───── Source text ─────
Many people look at Alexa to see how the Alexa traffic rank of a site of interest is faring (usually not well — there are always more websites, so even maintaining ordinal rank is an uphill battle). People who don’t twiddle URLs out of habit probably don’t realize that Alexa can be asked to graph data back to late 2001 or that graphs may be arbitarily sized.
I’d been meaning to put together an Alexa graph generating utility for months (well, one more accessible than URL editing, which I’ve always used, e.g., the graphs at the bottom of a post on blog search) and I finally got started last night.
Funny thing then that I read via Brad Neuberg that Joe Walker just published an “Ajax” Alexa grapher, so I guess I’ll just publish my own ultra-crufty Alexa grapher rather than cleaning it up first. I’m not sure what is Ajaxian about Walker’s (haven’t looked), but mine doesn’t qualify, I think — it is just plain old javascript, with the graph updated by setting innerHTML
. No Async XML communication with a server.
───── Excerpted data ─────
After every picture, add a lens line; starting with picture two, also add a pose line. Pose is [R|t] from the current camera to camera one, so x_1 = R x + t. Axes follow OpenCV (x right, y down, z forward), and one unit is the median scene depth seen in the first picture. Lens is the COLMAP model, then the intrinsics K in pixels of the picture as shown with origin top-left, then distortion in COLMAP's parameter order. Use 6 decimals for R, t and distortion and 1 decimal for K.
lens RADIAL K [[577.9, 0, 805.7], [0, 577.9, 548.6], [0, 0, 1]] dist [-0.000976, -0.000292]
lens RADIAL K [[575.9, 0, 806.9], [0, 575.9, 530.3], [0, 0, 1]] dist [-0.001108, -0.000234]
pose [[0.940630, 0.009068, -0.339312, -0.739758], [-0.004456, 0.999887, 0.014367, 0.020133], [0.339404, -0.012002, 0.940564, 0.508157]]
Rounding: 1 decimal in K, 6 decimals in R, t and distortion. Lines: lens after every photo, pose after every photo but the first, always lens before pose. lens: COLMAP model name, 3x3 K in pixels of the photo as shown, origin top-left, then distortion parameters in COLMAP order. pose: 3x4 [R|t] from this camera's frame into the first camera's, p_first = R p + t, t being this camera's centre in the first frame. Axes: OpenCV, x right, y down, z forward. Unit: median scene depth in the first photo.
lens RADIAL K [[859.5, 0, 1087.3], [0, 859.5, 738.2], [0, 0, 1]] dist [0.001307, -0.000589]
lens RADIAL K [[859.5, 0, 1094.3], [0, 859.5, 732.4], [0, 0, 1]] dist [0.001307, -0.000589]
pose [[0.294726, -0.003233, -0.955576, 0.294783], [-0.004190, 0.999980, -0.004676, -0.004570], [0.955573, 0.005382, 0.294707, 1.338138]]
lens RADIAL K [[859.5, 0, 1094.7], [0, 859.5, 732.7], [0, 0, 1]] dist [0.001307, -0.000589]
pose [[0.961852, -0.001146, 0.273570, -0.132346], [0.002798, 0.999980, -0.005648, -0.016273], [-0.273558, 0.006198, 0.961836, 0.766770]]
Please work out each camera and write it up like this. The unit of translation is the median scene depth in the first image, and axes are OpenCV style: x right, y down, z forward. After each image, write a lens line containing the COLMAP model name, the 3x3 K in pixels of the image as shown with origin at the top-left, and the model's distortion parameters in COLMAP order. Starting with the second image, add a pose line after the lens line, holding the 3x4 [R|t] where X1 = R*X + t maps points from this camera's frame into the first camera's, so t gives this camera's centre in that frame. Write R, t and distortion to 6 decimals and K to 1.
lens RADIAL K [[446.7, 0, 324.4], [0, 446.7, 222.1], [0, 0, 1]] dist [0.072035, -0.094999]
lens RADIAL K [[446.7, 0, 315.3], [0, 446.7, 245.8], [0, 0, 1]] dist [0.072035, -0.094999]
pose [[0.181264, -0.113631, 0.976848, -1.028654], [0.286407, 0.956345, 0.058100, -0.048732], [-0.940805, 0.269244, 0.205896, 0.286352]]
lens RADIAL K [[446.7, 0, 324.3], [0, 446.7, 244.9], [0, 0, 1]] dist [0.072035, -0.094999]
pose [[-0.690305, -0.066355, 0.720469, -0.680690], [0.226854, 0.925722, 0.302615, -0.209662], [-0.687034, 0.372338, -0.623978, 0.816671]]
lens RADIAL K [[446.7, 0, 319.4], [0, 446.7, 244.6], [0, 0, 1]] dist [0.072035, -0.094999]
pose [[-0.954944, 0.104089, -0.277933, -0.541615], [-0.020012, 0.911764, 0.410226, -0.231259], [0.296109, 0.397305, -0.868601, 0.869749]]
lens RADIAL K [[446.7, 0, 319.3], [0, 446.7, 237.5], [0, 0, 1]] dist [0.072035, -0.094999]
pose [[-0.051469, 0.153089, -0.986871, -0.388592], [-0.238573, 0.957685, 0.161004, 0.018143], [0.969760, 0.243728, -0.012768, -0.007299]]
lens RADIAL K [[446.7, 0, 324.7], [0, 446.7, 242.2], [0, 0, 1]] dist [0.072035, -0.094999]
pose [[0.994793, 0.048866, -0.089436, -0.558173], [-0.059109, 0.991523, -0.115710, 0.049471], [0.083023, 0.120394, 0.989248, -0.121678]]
─────
▸ **What you need to do**:
(1) Can you give the Alexa grapher post again, beginning at the words "Many people look" and stopping after "be arbitarily sized.", with "uphill battle" swapped for "losing fight"?
(2) In the Alexa grapher post, how does the writer's own grapher update the graph?
(3) What comes next in the Alexa grapher post? Continue it from the end of the text shown.

▸ **Expected results**:
(1)
Many people look at Alexa to see how the Alexa traffic rank of a site of interest is faring (usually not well — there are always more websites, so even maintaining ordinal rank is an losing fight). People who don’t twiddle URLs out of habit probably don’t realize that Alexa can be asked to graph data back to late 2001 or that graphs may be arbitarily sized.

(2) By setting innerHTML with plain old JavaScript.

(3)
I was going to write up a bunch of caveats about how Alexa graphs should be interpreted, but in the interest of completing this post, I’ll just point out one oddity I discovered — the url
parameter of Alexa’s traffic detail page (click on the graph on my Alexa grapher to get to such a page) must be the last querystring parameter, otherwise every parameter after it gets interpreted as being part of the url
parameter. Some kind of odd URL parsing going on there at Alexa. (Nevermind that they really want a domain name, not a URL, for that parameter.)